Session records are stored in the current user's local state directory. They are best-effort metadata, not a daemon; if a process crashes, list and prune clean up stale records. On macOS and Linux, list also best-effort discovers unregistered aitty exec processes that were started before session management was available; those entries use a pid-<pid> id and can be stopped with aitty stop pid-<pid>.

Gateway

aitty gateway starts a fixed local reverse proxy for registered sessions. Use it when one stable public origin should serve many simultaneous /s/<project>/<session>?t=<token> session paths.

aitty gateway --port 8910 --public-origin https://aitty.example.com
aitty exec --public-origin https://aitty.example.com -- codex

For Cloudflare named tunnels, point the tunnel ingress at the gateway port and start sessions separately with the same public origin.

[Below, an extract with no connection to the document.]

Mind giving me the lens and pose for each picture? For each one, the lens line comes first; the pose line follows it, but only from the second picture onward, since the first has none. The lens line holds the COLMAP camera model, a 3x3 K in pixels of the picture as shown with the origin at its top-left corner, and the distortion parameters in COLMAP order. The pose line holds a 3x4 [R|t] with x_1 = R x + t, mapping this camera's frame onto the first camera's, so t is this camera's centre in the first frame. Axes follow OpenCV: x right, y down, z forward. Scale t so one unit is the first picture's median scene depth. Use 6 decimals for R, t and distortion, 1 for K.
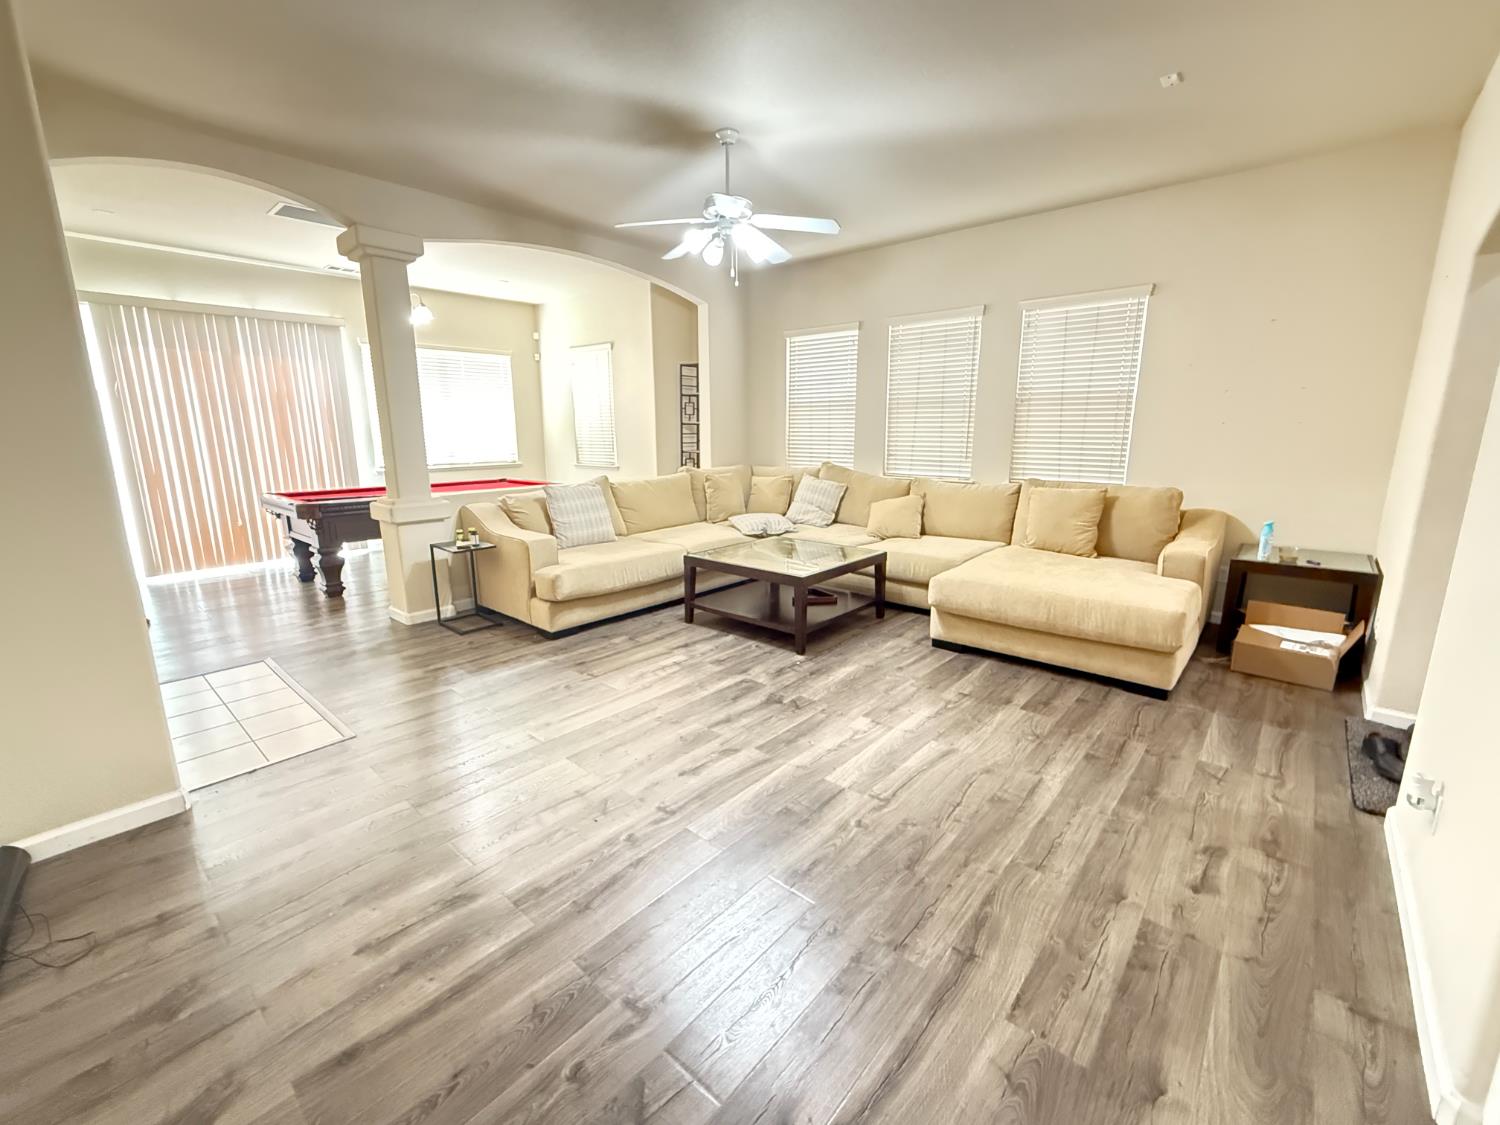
lens RADIAL K [[632.1, 0, 750.0], [0, 632.1, 562.5], [0, 0, 1]] dist [-0.000160, -0.000331]
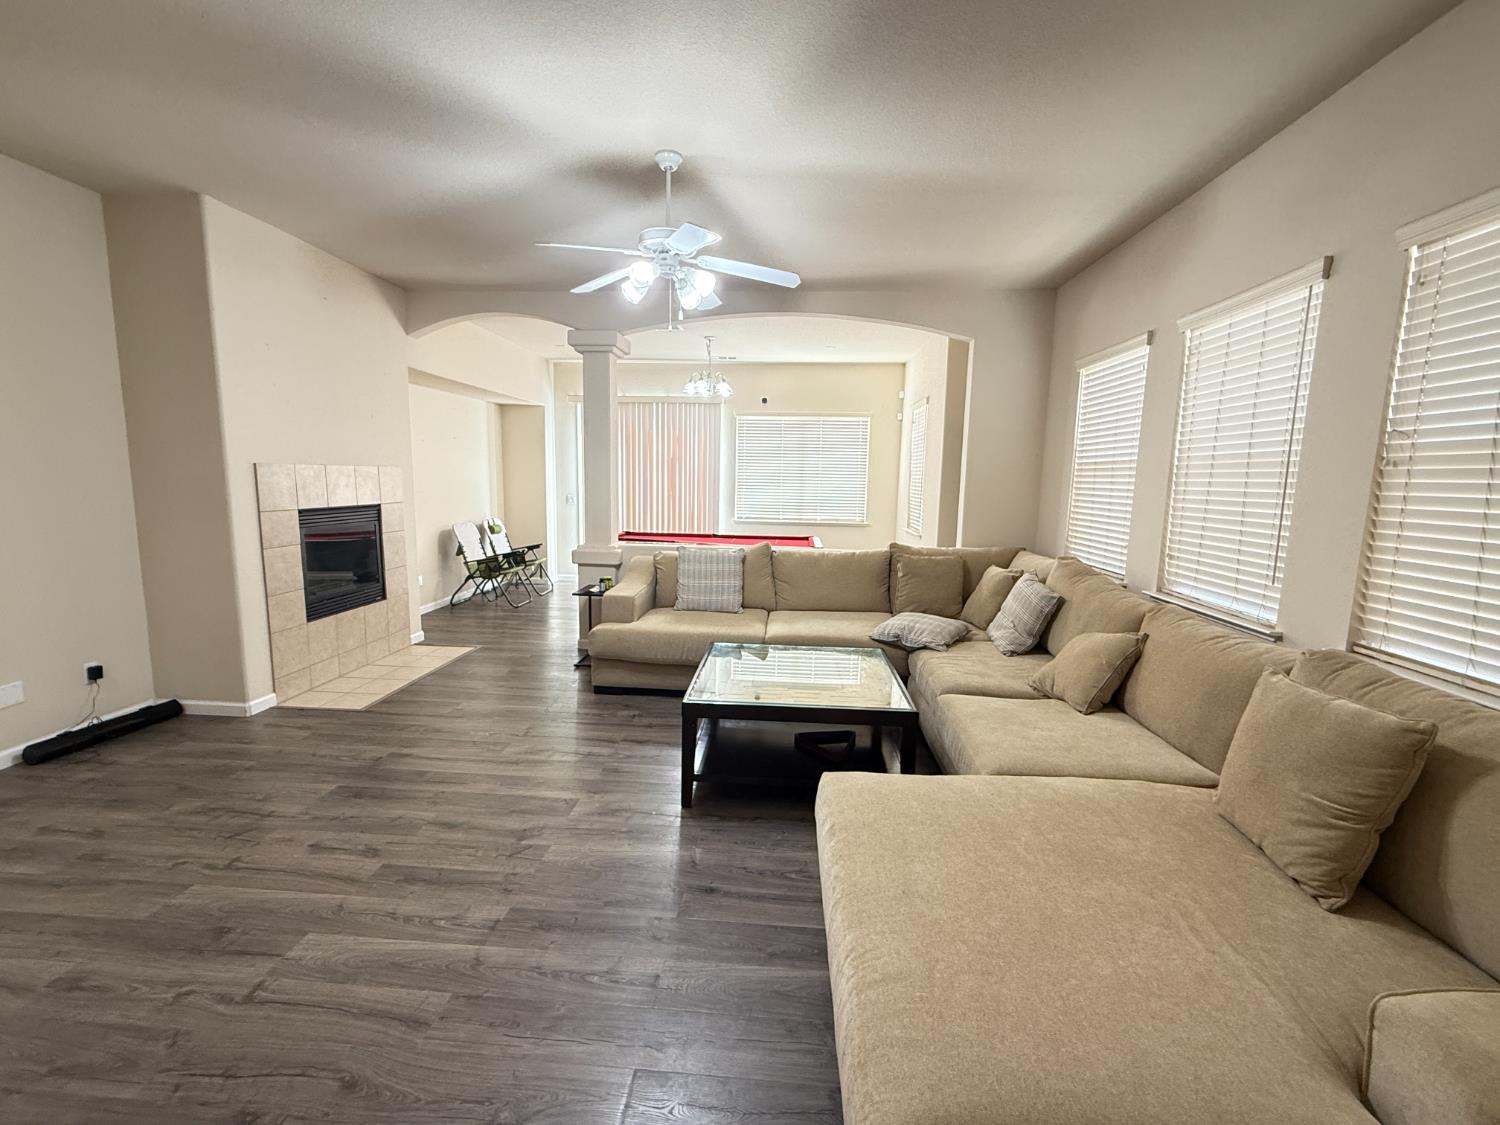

aitty exec --cloudflare-tunnel ... is still available for single-session named tunnel setups, but it requires --port because the Cloudflare ingress must target that exact local port. The gateway model is the recommended path for stable remote access.

Notes

  • The CLI prints the tokenized session URL to stdout.
  • Local sessions bind to loopback by default and use a *.localhost display URL with the same stable /s/<project>/<session> path.
  • --lan exposes the tokenized PTY session to your network. Use it only on trusted networks.
  • --launch qr uses --public-origin when provided. Without a public origin, it enables LAN binding so phones can scan a reachable URL.
  • --cloudflare keeps the local server loopback-only while exposing a public HTTPS tunnel.
  • Quick Tunnel URLs are public and temporary; use a named tunnel with Cloudflare Access for email/OTP or IdP authentication.
  • Named tunnels default to http2 because it is more reliable on networks that block QUIC/UDP.
  • Logs and runtime errors go to stderr.
  • One invocation owns one PTY child and one local browser session.